I thought I should blog about EMC's enterprise SSD (or EFD) announcement this week, considering that it got so little attention from the press. Heck, we probably got more press for announcing our Tickets.com win than EMC got for announcing their new SSDs.
Maybe it was overshadowed by Cisco's UCS event, maybe the IBM/Sun mashup cast too large a shadow, ot maybe it's just because the whole SSD story is running out of gas, seeing as how nearly every array manufacturer offers them.
Except 3PAR. Yes, 3PAR will have SSDs someday. We are working with them, but are not in any rush to be a me too player. No, we aren't intimidated at all by EMC, the leading company in our industry and a tough competitor, and their large scale efforts to promote SSDs as the next great technology. SSDs have some terrific characteristics - especially low power consumption - which is something 3PAR works very hard on. In fact, the biggest advantage we see with SSD technology is reduced energy consumption - something we are very proud of with all our products.
But SSD performance doesn't make us flinch. Whether its for Oracle or SQL Server databases, media streaming, large Exchange installations or any mix of applications running concurrently on a VMware machine.

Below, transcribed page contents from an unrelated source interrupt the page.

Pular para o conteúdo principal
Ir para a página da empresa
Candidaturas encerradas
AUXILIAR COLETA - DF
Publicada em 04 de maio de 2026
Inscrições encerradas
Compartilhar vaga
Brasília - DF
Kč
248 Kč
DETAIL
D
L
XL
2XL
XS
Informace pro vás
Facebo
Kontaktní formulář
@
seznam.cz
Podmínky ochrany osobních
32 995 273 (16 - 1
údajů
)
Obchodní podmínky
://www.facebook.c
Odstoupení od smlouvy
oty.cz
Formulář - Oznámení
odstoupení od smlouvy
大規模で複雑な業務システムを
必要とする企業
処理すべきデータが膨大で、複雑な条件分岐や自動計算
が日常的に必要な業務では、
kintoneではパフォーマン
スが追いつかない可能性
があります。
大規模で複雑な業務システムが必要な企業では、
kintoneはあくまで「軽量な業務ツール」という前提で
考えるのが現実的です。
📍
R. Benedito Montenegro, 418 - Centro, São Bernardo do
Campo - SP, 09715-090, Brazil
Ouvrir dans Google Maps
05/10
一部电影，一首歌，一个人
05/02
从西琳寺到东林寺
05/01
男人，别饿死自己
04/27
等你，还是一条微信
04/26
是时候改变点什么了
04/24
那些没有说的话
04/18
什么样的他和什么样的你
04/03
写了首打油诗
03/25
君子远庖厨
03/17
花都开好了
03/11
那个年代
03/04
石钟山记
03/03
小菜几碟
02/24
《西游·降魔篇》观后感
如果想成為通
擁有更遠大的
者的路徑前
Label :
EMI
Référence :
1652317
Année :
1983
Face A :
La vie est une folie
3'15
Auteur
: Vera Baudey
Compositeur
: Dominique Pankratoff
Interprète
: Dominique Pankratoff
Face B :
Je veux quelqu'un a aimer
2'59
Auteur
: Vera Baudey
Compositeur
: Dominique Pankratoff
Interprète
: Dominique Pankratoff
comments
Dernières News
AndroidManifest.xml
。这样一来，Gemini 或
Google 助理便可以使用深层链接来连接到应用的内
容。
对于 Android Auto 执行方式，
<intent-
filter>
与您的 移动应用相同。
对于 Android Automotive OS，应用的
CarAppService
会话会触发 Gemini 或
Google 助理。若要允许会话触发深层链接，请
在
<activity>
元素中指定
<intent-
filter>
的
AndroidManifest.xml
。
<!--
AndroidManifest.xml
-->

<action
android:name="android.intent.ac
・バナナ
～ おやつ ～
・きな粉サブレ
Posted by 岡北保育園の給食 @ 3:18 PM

The reason is our industry leading wide striping. 3PAR InServ customers typically stripe their data across hundreds of disk drives, which means disk drive queues are short and contention problems are minimal. We have a software product called System Tuner to address situations in the unlikely event disk contention causes problems - and we have hardly sold any of it because customers rarely need it.
Most people know 3PAR for our industry leading thin provisioning and we have benefited a great deal from the fact that most other array companies offer it. There is a big difference between technologies that begin life as core architectures - as opposed to being bolt-on afterthoughts. Unfortunately for us, only a few competitors have developed "me too" wide striping features, which makes it more difficult for us to get the word out on it.

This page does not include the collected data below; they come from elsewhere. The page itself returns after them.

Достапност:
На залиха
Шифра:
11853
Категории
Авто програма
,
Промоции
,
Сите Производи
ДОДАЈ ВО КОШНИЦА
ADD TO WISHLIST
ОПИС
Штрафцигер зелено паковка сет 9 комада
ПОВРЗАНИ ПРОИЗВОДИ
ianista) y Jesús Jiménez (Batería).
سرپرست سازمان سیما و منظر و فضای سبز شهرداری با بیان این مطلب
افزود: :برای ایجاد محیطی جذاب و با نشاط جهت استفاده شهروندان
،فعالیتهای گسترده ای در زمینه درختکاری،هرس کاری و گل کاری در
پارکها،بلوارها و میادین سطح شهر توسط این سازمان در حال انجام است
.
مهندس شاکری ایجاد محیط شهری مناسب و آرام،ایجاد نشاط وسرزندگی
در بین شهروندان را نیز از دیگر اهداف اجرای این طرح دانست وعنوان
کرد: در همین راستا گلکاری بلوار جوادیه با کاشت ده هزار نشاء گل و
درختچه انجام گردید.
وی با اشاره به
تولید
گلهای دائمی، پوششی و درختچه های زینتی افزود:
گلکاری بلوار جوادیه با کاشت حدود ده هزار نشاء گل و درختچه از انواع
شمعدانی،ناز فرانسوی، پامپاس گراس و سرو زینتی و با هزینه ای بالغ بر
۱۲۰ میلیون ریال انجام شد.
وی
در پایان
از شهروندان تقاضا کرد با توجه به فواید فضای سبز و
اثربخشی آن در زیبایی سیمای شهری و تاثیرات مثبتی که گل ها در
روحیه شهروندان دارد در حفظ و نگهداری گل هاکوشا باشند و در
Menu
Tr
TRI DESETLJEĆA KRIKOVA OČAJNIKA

Performance is always an issue and sometimes old architectures have problems delivering it. Rather than re-architecting their systems to get wide striping performance, EMC (and now others) added SSDs. There's no question that implementing SSDs was a shorter path to high performance for them, but everything has it's trade offs, such as the initial high cost when technologies are new and extending designs with weaknesses, such as outdated storage provisioning methods.

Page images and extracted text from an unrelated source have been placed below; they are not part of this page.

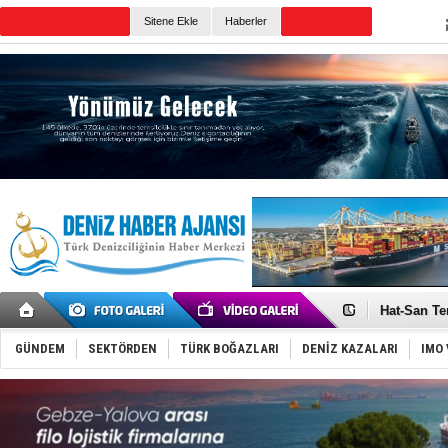
TURKISH MARITIME
Sitene Ekle
Haberler
CANLI YAYIN
Günün Haberleri
Türk Loydu
Hüseyin Me
Hat-San Te
Med Marine
KOSDER’den
Kalyoncu’da
GÜNDEM
SEKTÖRDEN
TÜRK BOĞAZLARI
DENİZ KAZALARI
IMO 
Tekne, su a
Bacasında 
Dışişleri B
Depo ve tek
Kruvaziyer 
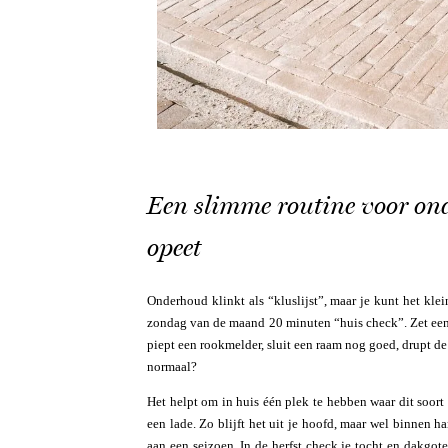
Een slimme routine voor on
opeet
Onderhoud klinkt als “kluslijst”, maar je kunt het kle
zondag van de maand 20 minuten “huis check”. Zet een t
piept een rookmelder, sluit een raam nog goed, drupt de 
normaal?
Het helpt om in huis één plek te hebben waar dit soort 
een lade. Zo blijft het uit je hoofd, maar wel binnen h
aan een seizoen. In de herfst check je tocht en dakgot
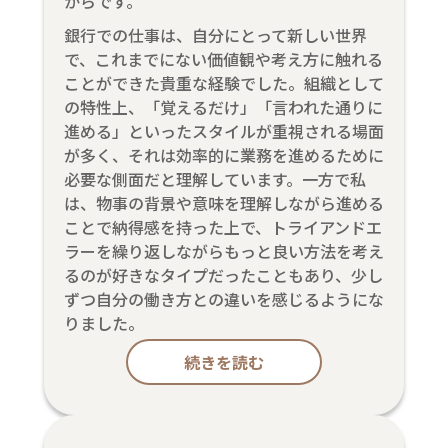
からです。
銀行での仕事は、自分にとって新しい世界
で、これまでにない価値観や考え方に触れる
ことができた貴重な経験でした。組織として
の特性上、「覚えるだけ」「言われた通りに
進める」といったスタイルが重視される場面
が多く、それは効率的に業務を進めるために
必要な側面だと理解しています。一方で私
は、物事の背景や意味を理解しながら進める
ことで納得感を持った上で、トライアンドエ
ラーを繰り返しながらもっと良い方法を考え
るのが好きなタイプだったこともあり、少し
ずつ自分の働き方との違いを感じるようにな
りました。
続きを読む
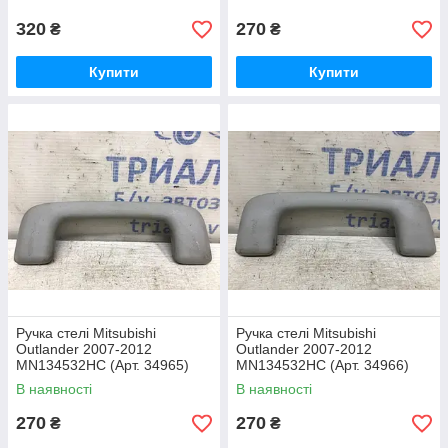
320
270
₴
₴
Купити
Купити
Ручка стелі Mitsubishi
Ручка стелі Mitsubishi
Outlander 2007-2012
Outlander 2007-2012
MN134532HC (Арт. 34965)
MN134532HC (Арт. 34966)
В наявності
В наявності
270
270
₴
₴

Next to 3PAR's, the best wide striping implementations belong to XIV and Oracle's Exadata. XIV's implementation lacks high performance drives and the ability to scale to a large number of drives. Exadata does a good job with wide striping, but its a niche product and is pretty much useless for the mixed workload environments that most customers have.
3PAR InServ arrays may be the only viable way to get wide striping performance and scalability. That makes us different than everybody else. Our next-generation capacity saving Thin Provisioning does too, but the rest of the industry tries to make THAT issue a little less obvious.